Look for the word "sources" in the data below, and copy every line that holds it.
━━ PROVIDED DATA
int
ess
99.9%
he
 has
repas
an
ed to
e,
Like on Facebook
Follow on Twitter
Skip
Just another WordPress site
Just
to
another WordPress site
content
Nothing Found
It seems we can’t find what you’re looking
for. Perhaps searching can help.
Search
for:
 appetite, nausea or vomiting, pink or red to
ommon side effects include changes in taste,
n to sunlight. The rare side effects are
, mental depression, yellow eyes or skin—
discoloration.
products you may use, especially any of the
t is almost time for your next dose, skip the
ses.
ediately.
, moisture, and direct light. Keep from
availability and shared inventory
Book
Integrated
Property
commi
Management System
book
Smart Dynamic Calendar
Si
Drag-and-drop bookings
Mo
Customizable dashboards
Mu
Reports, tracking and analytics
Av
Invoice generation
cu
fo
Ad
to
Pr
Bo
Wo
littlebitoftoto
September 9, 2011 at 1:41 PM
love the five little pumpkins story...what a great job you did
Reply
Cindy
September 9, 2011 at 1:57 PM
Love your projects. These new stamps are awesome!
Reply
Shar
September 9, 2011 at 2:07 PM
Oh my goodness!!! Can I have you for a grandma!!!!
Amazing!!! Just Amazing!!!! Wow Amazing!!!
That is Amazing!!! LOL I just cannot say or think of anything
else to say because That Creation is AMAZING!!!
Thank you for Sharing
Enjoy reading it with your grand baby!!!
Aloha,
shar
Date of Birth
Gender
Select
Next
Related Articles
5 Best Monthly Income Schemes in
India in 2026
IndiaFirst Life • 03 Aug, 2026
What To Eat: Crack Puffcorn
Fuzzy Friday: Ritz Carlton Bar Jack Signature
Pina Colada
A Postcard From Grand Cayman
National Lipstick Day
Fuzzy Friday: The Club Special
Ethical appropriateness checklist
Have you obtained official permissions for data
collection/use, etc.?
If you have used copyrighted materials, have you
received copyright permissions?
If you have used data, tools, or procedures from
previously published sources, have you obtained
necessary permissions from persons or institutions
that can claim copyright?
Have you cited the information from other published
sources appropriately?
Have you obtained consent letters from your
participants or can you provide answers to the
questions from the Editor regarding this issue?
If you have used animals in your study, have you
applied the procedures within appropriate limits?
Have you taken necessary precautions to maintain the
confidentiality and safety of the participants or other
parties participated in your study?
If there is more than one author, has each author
━━━━
* _SOLUTION_
previously published sources, have you obtained
sources appropriately?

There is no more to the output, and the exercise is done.